The recurring revenue model is what separates pool service from other trades. A weekly chemical-and-clean route customer pays $120-$200 per month on an indefinite subscription. A platform with 5,000 active route customers is carrying $8-$12 million in predictable annual revenue before any repair, equipment, or renovation work. Repair pull-through adds another 40-60 percent on top. The unit economics only work when route density is high - a technician who services 15 pools per day at 10 minutes of drive time is profitable; the same technician at 30 minutes of drive time is not.

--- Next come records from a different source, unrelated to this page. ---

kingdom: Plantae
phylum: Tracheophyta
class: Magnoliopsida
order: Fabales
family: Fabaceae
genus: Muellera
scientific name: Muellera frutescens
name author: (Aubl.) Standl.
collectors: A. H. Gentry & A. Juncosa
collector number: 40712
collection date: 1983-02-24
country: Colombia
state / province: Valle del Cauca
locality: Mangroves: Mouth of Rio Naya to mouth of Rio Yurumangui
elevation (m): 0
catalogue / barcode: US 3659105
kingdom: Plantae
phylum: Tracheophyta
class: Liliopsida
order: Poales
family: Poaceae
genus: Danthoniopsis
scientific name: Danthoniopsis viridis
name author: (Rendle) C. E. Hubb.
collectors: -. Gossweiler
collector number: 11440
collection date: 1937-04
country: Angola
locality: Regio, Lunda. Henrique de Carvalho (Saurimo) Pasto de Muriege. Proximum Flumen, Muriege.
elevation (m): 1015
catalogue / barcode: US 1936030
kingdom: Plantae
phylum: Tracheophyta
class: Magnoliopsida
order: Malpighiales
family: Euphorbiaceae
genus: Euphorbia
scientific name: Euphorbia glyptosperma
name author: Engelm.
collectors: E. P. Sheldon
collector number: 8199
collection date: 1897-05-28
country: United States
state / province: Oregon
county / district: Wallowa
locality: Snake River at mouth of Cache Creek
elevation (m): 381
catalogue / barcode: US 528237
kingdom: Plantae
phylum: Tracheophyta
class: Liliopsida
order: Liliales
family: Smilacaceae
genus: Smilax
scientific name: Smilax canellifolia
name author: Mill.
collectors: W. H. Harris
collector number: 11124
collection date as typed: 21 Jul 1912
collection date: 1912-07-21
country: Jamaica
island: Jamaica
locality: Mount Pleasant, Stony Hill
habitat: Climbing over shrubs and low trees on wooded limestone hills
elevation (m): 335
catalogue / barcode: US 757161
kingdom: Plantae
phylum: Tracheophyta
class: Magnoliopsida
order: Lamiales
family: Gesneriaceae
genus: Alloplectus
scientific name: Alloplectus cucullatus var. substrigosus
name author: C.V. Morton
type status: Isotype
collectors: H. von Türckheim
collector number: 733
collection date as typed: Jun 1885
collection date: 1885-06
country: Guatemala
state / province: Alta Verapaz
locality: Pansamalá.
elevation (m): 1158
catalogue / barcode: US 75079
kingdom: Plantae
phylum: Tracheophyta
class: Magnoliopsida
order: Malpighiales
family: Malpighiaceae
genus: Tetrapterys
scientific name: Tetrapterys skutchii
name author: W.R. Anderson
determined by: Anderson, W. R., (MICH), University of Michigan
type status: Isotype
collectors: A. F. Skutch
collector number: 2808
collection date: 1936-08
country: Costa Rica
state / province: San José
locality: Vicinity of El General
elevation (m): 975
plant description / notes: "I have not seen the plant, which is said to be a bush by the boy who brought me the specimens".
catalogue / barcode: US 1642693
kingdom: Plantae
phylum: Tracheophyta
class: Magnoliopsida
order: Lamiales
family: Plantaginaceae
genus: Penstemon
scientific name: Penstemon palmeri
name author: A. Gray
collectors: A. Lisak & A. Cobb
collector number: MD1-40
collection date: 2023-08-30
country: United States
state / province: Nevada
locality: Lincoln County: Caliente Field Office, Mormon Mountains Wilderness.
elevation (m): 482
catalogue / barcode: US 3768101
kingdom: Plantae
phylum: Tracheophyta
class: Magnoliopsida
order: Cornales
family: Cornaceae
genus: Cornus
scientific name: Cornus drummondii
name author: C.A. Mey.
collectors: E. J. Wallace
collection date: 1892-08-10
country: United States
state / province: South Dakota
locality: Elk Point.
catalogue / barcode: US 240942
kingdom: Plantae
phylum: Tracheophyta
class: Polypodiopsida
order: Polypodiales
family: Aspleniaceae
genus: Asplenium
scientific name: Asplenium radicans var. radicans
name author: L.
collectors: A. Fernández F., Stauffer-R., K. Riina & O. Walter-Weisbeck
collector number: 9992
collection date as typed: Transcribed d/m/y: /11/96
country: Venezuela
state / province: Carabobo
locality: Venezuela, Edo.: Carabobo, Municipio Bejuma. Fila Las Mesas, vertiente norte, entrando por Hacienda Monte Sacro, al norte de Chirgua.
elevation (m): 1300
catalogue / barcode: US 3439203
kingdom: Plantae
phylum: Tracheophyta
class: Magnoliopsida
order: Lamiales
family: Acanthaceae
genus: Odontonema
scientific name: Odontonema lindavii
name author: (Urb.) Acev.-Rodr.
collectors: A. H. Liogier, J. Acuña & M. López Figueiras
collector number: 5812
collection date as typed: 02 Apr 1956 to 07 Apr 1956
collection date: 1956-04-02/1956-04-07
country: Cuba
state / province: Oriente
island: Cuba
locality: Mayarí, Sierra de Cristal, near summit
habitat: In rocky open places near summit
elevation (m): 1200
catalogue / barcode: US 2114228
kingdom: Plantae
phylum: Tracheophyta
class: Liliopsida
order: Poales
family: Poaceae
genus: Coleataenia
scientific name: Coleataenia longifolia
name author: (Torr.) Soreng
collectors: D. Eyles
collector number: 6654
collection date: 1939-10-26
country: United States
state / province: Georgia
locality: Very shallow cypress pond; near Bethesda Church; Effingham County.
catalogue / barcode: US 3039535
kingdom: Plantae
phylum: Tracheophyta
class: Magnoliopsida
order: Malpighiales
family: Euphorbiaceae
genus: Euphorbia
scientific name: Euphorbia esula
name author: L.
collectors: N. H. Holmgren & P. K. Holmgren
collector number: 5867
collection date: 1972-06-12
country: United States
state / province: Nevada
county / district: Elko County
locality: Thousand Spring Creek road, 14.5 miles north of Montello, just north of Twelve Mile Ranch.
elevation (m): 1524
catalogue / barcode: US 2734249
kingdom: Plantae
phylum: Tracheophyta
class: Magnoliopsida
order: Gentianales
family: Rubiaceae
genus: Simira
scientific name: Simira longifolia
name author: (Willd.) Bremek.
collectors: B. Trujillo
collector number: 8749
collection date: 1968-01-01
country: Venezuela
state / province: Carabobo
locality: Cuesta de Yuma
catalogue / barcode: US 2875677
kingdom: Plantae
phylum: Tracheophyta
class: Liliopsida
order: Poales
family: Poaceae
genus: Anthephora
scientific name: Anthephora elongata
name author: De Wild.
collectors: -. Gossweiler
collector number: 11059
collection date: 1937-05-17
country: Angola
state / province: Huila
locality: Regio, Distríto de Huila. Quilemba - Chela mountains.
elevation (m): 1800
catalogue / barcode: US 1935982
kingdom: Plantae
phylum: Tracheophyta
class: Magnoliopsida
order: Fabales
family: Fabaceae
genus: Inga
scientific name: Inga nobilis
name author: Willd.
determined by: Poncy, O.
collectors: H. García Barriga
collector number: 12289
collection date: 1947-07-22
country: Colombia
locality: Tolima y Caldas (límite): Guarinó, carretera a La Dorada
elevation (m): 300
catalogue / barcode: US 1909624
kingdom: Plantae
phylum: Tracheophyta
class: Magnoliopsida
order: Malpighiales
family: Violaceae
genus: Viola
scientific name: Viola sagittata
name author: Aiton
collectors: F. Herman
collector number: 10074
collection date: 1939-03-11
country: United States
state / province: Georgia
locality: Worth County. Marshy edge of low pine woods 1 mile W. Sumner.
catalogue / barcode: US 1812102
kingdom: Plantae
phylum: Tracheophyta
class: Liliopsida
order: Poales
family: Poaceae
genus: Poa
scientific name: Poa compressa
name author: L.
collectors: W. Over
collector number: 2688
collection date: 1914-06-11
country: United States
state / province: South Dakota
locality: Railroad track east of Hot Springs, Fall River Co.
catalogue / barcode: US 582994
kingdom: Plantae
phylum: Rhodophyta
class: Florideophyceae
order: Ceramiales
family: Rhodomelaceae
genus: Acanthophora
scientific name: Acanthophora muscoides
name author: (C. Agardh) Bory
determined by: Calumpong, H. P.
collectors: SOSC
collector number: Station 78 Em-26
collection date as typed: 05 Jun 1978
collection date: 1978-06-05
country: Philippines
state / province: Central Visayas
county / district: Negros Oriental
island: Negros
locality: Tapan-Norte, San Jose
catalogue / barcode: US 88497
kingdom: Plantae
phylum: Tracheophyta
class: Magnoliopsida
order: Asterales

The consolidation has accelerated. SPS PoolCare (Imperial Dade-adjacent thesis) has executed 191 acquisitions since 2021. Pool Corporation (distribution) remains the public-market anchor. Independent Pool & Spa Service Association members are being acquired at 5-8 times EBITDA for route books and 9-12 times for platforms with repair plus retail mix. The gap gets closed through integration onto unified scheduling, route optimisation, and chemical purchasing.
Then there is the equipment replacement cycle. Pool heaters have a 10-12 year life, pumps 8-10 years, filters 15-20 years. A platform that owns the service relationship captures the replacement revenue (often $3,000-$8,000 per job) and protects the route at the same time. Equipment margin plus route retention is the durable edge.